The yorubas say eni ti o ba mor inu ro, a mor ope da (anyone that knows how to think/analyse will know how to give thanks). I am approaching my 40th birthday and I can only be grateful. Prior to age 5, I only wanted to be a clean Naval officer, Airforce Officer or be like my Dad (wearing shirt and tie, working in a fine company and eating two pieces of meat). At age 5, on one sunny afternoon while my aunty was bathing me, she alerted my mom of a likelihood of an anomaly which resulted to me being diagnosed of hernia. Whatever that means, I didn’t know but I found my troubled parents taking me to the hospital. I was put on the operating table where I was induced for the surgery. I remember regaining consciousness to see my lower abdomen heavily band-aided as I watch my mom scream hallelujah seeing me regain consciousness despite we were muslims. I was oblivious to whatsoever had happened. I just knew I was on the operating table. I was going to spend the next two weeks in that hospital with a lot of my parents friends coming to visit me. On one occasion, Mrs Olurinde came to my sick bed side and while I saw the concern in her face, I told her (as naive as I was) “don’t worry about me, I am going to enjoy the life of my head here on earth. Looking back, I understand their worries. With poor health facilities in the 80s, coming through an operating table wasn’t a small feat. You can take it for granted now.
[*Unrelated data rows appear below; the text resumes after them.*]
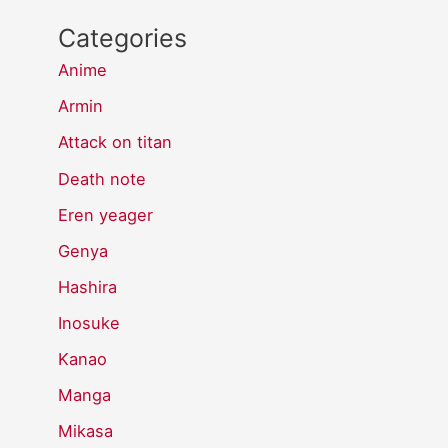
Categories
Anime
Armin
Attack on titan
Death note
Eren yeager
Genya
Hashira
Inosuke
Kanao
Manga
Mikasa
It was later that year -1987 that my late Dad all of a sudden developed HBP (over 2000 on one sunday afternoon. My mom couldn’t drive and Tope Balogun’s dad was the one that had to come to her rescue to rush my Dad to the Hospital. He was going to survive that terrible illness and live another 24yrs. I wondered what a year 1987 was like for my mom. Little wonder when I had a dream 1988 I was covered in a white shroud and casually told my mom because I didn’t really know the implication of that dream, I still remember her fierce reaction.
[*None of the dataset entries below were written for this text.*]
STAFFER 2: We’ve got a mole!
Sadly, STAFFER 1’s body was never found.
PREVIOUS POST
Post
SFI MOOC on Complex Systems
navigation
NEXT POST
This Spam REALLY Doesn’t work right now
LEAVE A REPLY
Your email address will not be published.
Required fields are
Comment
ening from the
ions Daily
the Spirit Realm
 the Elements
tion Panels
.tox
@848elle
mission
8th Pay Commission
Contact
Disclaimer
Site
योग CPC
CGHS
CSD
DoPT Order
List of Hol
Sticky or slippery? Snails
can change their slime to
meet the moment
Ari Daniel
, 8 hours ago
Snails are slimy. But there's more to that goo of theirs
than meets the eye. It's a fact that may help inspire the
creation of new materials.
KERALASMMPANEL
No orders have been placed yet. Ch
Fast-forward to 1988, I came home from school on September 15th and saw a couple of family friends in the house. It was my dad’s 40th birthday and thanks to his survival of the terrible 1987 sickness, my mom felt it necessary to have a surprise 40th birthday party for him. My Dad was a king Sunny Ade die hard fan howbeit, also very conservative. If my Dad had as much money as he wanted, I think he would have invited KSA to his Birthday. It was on that day, I told myself I would have my 40th birthday party too.
However, while this has been a dream for me since I was 6yrs old, in the last couple of months, I have contemplated the importance of having a 40th birthday party. I got to a point that I told myself I would pass especially when I consider that it is my mom’s 70th in a couple of months. I consoled myself by saying I would sacrifice my birthday party for my mom’s 70th but I hate to live with regrets. I want to do every good thing I ever conceived especially the ones I conceived as a child when there were barely no ulterior motives. So I decided to go ahead with my party.
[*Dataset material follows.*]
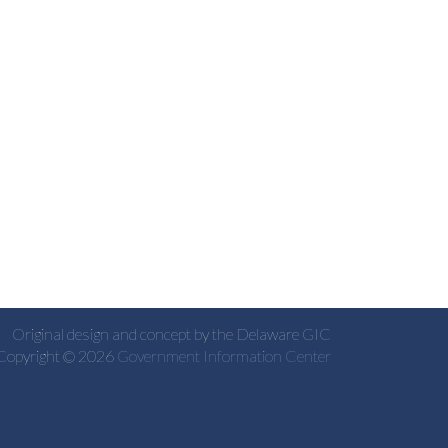
Original design and concept by the Delaware GIC
Copyright © 2026
Government Information Center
I have often spent some of my birthdays being melancholic but I don’t want this to be about that. As I reflect on the last 40yrs, I can only conclude I am a product of a lot of people that I have allowed to influence me. At an early age, my dad made a good impression on me. He introduced me to the likes of Mr & Mrs Olawale, Mr & Mrs Eyiowuawi whom I also consider as parents. My write up on Quiet Influence details a bit of that. I became a teenager and my older brother introduced me to Paul Adefarasin and my life took another dimension. Somewhere in that mix, I came across Tony Olise, who sat me down almost every evening teaching me about faith in God. In the course of my 40years journey, I have come across different types of people. I have tried to keep in touch with all of my friends and I can proudly say I am in no way self-made (My own life is for rent). As I step into this new age, I am very much aware of some of my unfulfilled dreams but I am not dwelling on those. I am flipping the page of my journey. Some move in leaps and bounds but I am grateful to God for every millimetre that I take towards my destiny because I am persuaded that I will fulfil my Destiny. I am looking forward to the next 40yrs if the rapture doesn’t happen.